DATA SHOWN –
★ ★ ★ ★ ★ ★ ★

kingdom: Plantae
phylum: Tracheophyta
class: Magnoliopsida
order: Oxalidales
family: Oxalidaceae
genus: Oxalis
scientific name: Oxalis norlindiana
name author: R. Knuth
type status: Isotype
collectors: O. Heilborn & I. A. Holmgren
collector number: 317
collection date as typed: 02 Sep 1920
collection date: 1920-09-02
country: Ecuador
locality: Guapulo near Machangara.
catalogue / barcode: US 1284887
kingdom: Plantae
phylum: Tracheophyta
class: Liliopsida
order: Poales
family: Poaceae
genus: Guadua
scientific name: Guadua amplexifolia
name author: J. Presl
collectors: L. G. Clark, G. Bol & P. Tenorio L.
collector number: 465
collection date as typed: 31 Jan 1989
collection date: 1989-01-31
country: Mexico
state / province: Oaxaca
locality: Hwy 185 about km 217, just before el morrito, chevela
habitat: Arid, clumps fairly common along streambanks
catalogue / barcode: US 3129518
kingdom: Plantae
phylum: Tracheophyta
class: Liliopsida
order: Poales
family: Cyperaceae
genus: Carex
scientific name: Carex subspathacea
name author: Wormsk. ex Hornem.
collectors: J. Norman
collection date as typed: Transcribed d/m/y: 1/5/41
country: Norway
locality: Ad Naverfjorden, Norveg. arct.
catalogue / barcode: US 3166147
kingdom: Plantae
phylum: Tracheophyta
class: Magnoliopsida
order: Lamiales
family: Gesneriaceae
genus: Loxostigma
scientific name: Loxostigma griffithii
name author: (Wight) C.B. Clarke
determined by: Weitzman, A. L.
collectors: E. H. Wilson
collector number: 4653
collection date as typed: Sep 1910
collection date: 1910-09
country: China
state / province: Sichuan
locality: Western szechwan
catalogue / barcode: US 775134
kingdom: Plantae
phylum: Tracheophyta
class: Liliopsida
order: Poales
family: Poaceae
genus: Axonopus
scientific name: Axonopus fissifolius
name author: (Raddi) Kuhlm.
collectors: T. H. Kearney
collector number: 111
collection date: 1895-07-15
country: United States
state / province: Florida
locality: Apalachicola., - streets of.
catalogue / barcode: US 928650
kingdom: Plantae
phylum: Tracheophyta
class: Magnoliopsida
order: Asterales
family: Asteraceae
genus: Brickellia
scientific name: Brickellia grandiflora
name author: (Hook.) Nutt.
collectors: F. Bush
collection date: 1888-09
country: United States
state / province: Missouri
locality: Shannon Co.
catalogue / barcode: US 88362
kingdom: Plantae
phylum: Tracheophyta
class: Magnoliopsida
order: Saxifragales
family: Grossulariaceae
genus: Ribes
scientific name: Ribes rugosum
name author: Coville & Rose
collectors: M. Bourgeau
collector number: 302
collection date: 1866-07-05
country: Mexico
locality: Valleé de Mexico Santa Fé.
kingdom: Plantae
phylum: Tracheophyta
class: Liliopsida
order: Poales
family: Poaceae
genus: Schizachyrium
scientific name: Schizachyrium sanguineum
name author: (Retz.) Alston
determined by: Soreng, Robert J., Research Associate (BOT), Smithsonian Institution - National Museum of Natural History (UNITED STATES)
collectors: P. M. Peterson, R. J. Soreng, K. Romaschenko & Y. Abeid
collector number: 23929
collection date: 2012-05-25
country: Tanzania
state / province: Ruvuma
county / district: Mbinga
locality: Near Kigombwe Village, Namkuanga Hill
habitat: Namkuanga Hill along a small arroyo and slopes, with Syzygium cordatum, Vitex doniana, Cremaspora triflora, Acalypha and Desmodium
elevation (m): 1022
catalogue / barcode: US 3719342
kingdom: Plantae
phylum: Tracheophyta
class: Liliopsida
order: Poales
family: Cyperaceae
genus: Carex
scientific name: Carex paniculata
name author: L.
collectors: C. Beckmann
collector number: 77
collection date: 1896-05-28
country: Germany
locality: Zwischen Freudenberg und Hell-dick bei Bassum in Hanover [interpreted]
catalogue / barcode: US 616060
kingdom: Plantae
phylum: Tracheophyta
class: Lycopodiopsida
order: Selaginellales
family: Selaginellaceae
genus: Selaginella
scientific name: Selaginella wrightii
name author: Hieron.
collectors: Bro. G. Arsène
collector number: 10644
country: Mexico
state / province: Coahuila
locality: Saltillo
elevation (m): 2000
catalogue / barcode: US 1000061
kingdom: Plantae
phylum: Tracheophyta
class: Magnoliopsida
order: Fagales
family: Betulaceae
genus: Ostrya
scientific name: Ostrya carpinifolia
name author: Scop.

★ ★ ★ ★ ★ ★ ★

EXERCISE GOAL –
Reproduce every line of the records above, character for character.

ANSWER FOR THIS EXERCISE –
kingdom: Plantae
phylum: Tracheophyta
class: Magnoliopsida
order: Oxalidales
family: Oxalidaceae
genus: Oxalis
scientific name: Oxalis norlindiana
name author: R. Knuth
type status: Isotype
collectors: O. Heilborn & I. A. Holmgren
collector number: 317
collection date as typed: 02 Sep 1920
collection date: 1920-09-02
country: Ecuador
locality: Guapulo near Machangara.
catalogue / barcode: US 1284887
kingdom: Plantae
phylum: Tracheophyta
class: Liliopsida
order: Poales
family: Poaceae
genus: Guadua
scientific name: Guadua amplexifolia
name author: J. Presl
collectors: L. G. Clark, G. Bol & P. Tenorio L.
collector number: 465
collection date as typed: 31 Jan 1989
collection date: 1989-01-31
country: Mexico
state / province: Oaxaca
locality: Hwy 185 about km 217, just before el morrito, chevela
habitat: Arid, clumps fairly common along streambanks
catalogue / barcode: US 3129518
kingdom: Plantae
phylum: Tracheophyta
class: Liliopsida
order: Poales
family: Cyperaceae
genus: Carex
scientific name: Carex subspathacea
name author: Wormsk. ex Hornem.
collectors: J. Norman
collection date as typed: Transcribed d/m/y: 1/5/41
country: Norway
locality: Ad Naverfjorden, Norveg. arct.
catalogue / barcode: US 3166147
kingdom: Plantae
phylum: Tracheophyta
class: Magnoliopsida
order: Lamiales
family: Gesneriaceae
genus: Loxostigma
scientific name: Loxostigma griffithii
name author: (Wight) C.B. Clarke
determined by: Weitzman, A. L.
collectors: E. H. Wilson
collector number: 4653
collection date as typed: Sep 1910
collection date: 1910-09
country: China
state / province: Sichuan
locality: Western szechwan
catalogue / barcode: US 775134
kingdom: Plantae
phylum: Tracheophyta
class: Liliopsida
order: Poales
family: Poaceae
genus: Axonopus
scientific name: Axonopus fissifolius
name author: (Raddi) Kuhlm.
collectors: T. H. Kearney
collector number: 111
collection date: 1895-07-15
country: United States
state / province: Florida
locality: Apalachicola., - streets of.
catalogue / barcode: US 928650
kingdom: Plantae
phylum: Tracheophyta
class: Magnoliopsida
order: Asterales
family: Asteraceae
genus: Brickellia
scientific name: Brickellia grandiflora
name author: (Hook.) Nutt.
collectors: F. Bush
collection date: 1888-09
country: United States
state / province: Missouri
locality: Shannon Co.
catalogue / barcode: US 88362
kingdom: Plantae
phylum: Tracheophyta
class: Magnoliopsida
order: Saxifragales
family: Grossulariaceae
genus: Ribes
scientific name: Ribes rugosum
name author: Coville & Rose
collectors: M. Bourgeau
collector number: 302
collection date: 1866-07-05
country: Mexico
locality: Valleé de Mexico Santa Fé.
kingdom: Plantae
phylum: Tracheophyta
class: Liliopsida
order: Poales
family: Poaceae
genus: Schizachyrium
scientific name: Schizachyrium sanguineum
name author: (Retz.) Alston
determined by: Soreng, Robert J., Research Associate (BOT), Smithsonian Institution - National Museum of Natural History (UNITED STATES)
collectors: P. M. Peterson, R. J. Soreng, K. Romaschenko & Y. Abeid
collector number: 23929
collection date: 2012-05-25
country: Tanzania
state / province: Ruvuma
county / district: Mbinga
locality: Near Kigombwe Village, Namkuanga Hill
habitat: Namkuanga Hill along a small arroyo and slopes, with Syzygium cordatum, Vitex doniana, Cremaspora triflora, Acalypha and Desmodium
elevation (m): 1022
catalogue / barcode: US 3719342
kingdom: Plantae
phylum: Tracheophyta
class: Liliopsida
order: Poales
family: Cyperaceae
genus: Carex
scientific name: Carex paniculata
name author: L.
collectors: C. Beckmann
collector number: 77
collection date: 1896-05-28
country: Germany
locality: Zwischen Freudenberg und Hell-dick bei Bassum in Hanover [interpreted]
catalogue / barcode: US 616060
kingdom: Plantae
phylum: Tracheophyta
class: Lycopodiopsida
order: Selaginellales
family: Selaginellaceae
genus: Selaginella
scientific name: Selaginella wrightii
name author: Hieron.
collectors: Bro. G. Arsène
collector number: 10644
country: Mexico
state / province: Coahuila
locality: Saltillo
elevation (m): 2000
catalogue / barcode: US 1000061
kingdom: Plantae
phylum: Tracheophyta
class: Magnoliopsida
order: Fagales
family: Betulaceae
genus: Ostrya
scientific name: Ostrya carpinifolia
name author: Scop.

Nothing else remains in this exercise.